4. Constructed Mn-g-C ₃N ₄/ Fe ₂(MoO ₄) ₃The composite system can effectively promote the transfer of photon-generated carriers and realize the Fe on the surface of the photo-Fenton catalyst ²⁺And Fe ³⁺And Fe is circulated and made ²⁺And H ₂O ₂A photo-promoted Fenton reaction occurs in the photo-catalytic system.

The invention can be widely applied to the purification treatment of various flue gases to realize SO ₂And the ultra-low emission of NOx, and the invention has the characteristics of low cost, simple synthesis, environmental protection and the like.

Drawings

FIG. 1 is a tubular g-C prepared in example 1 ₃N ₄Topography at 45 times magnification.

Fig. 2 is a morphology diagram of the photo-Fenton catalyst prepared in example 1.

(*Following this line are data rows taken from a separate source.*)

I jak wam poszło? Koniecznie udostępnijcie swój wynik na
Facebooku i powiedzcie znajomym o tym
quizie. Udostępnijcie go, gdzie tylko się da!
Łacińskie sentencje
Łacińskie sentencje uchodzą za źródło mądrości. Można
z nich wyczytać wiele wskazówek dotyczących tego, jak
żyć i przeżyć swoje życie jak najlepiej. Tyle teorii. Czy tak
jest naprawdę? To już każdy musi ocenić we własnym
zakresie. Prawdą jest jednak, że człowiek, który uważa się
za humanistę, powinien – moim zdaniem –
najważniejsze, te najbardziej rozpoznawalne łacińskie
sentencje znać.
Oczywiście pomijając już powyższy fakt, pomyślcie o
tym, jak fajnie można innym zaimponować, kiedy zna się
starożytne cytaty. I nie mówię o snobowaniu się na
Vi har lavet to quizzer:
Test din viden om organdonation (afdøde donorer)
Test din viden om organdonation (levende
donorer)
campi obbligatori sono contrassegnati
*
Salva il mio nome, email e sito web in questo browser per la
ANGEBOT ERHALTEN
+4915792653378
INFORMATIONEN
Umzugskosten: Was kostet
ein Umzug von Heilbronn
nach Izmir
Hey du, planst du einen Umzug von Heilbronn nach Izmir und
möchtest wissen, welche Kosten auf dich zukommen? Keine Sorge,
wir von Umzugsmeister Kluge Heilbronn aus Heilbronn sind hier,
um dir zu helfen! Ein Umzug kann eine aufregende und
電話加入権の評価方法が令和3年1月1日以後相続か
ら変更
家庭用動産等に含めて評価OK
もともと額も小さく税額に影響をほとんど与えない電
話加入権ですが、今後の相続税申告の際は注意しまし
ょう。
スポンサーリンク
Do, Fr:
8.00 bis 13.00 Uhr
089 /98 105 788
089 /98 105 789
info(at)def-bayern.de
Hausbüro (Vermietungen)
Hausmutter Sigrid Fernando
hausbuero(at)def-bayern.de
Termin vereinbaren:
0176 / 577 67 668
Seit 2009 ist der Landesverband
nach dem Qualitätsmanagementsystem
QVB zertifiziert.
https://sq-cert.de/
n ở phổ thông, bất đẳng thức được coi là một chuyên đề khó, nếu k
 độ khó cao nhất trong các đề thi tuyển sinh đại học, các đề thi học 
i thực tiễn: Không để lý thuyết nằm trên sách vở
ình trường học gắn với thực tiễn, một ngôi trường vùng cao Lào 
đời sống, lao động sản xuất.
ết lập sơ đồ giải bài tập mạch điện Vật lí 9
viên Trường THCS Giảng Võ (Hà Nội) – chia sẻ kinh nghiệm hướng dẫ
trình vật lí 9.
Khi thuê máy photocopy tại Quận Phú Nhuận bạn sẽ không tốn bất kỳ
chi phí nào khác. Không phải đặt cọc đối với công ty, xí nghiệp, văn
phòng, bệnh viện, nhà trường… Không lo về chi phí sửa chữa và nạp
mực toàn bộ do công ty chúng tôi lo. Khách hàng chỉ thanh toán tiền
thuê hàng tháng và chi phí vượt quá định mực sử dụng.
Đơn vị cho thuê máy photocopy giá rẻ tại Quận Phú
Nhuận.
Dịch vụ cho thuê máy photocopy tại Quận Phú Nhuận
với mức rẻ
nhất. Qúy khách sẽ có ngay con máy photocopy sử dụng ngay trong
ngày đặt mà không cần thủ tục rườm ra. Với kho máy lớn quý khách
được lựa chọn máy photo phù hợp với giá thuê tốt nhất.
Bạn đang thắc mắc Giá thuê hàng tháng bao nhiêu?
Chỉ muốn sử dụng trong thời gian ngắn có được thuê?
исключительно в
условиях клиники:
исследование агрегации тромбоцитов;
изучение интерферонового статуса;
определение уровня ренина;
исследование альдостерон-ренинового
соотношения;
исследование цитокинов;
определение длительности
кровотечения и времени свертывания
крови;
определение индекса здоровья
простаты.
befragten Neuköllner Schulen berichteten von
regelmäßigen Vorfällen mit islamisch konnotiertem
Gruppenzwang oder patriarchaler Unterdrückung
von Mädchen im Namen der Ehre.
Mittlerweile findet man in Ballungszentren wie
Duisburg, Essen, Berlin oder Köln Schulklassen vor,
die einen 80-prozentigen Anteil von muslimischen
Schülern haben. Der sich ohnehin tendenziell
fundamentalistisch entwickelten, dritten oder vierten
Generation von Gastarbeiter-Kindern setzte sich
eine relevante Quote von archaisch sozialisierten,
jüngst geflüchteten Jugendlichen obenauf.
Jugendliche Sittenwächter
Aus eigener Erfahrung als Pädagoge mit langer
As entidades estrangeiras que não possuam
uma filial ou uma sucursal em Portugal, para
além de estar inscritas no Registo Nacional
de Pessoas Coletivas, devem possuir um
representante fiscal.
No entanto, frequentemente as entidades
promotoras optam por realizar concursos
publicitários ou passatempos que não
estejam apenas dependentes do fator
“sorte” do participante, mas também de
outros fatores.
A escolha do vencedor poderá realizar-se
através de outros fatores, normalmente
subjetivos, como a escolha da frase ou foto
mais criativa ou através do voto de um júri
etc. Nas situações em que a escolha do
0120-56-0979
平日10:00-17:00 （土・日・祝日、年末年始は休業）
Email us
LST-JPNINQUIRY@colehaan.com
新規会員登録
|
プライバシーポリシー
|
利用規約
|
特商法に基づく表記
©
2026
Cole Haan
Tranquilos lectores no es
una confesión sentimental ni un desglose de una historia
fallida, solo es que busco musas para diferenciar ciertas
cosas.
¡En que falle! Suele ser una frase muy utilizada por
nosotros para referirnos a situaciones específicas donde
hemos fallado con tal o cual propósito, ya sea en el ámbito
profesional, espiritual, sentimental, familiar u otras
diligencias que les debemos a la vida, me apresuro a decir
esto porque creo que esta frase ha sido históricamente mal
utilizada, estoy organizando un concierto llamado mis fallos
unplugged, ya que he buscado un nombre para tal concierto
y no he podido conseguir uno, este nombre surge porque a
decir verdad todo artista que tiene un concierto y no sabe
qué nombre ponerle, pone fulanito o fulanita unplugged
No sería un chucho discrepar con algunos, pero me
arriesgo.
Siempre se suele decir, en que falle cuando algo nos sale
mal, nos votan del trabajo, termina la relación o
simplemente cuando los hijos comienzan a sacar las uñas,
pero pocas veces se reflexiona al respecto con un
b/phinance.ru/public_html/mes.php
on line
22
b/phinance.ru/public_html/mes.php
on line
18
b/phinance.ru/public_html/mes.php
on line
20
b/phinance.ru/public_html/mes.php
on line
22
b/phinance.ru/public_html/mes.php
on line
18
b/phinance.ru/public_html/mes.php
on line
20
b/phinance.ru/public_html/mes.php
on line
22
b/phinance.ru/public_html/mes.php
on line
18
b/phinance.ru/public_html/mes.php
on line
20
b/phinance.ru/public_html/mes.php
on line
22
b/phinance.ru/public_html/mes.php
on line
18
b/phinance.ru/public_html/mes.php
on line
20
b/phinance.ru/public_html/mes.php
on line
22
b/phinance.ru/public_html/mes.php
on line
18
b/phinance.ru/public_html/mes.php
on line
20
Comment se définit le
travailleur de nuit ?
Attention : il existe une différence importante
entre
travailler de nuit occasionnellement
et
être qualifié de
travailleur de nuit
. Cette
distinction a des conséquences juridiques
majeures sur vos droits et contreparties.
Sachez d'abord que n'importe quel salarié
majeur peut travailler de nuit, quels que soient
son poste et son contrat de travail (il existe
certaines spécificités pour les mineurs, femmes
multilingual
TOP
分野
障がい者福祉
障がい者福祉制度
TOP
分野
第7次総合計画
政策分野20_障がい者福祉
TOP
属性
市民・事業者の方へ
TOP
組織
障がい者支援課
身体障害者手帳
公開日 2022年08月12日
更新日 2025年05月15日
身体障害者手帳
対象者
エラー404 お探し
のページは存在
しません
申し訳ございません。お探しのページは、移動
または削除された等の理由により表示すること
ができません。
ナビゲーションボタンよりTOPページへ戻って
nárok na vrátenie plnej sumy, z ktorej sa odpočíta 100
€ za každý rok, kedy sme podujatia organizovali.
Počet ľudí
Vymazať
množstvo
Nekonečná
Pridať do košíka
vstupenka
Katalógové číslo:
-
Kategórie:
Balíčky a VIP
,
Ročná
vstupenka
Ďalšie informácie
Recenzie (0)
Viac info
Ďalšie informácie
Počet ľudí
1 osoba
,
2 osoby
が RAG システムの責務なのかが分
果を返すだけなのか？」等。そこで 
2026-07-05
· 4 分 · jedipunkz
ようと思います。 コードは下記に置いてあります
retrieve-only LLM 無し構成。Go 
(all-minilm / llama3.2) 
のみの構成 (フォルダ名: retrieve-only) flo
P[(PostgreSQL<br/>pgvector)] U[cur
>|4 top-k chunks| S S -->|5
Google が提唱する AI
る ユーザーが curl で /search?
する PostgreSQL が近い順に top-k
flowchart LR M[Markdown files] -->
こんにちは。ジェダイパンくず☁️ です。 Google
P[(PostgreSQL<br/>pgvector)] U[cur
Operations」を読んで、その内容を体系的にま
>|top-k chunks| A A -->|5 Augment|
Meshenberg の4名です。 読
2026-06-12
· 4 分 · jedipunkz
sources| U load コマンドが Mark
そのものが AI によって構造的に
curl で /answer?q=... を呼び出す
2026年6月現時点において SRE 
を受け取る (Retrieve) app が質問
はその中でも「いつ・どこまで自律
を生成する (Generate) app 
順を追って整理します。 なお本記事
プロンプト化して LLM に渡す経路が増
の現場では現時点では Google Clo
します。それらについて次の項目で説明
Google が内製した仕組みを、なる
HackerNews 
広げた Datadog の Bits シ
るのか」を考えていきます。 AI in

FIG. 3 shows tubular Mn-g-C prepared in example 1 ₃N ₄/Fe ₂(MoO ₄) ₃XRD spectrum of photo-Fenton catalyst.

FIG. 4 shows tubular Mn-g-C prepared in example 1 ₃N ₄/Fe ₂(MoO ₄) ₃TEM images of photo-Fenton catalyst.

FIG. 5 shows photo-Fenton catalysts prepared in example 1 in different H ₂O ₂Desulfurization and denitrification performance under concentration.

FIG. 6 shows a tubular Mn-g-C ₃N ₄/Fe ₂(MoO ₄) ₃A photo-Fenton effect mechanism diagram of the photo-Fenton catalyst.

Detailed Description

The present invention will be described in detail below with reference to the accompanying drawings by way of specific embodiments.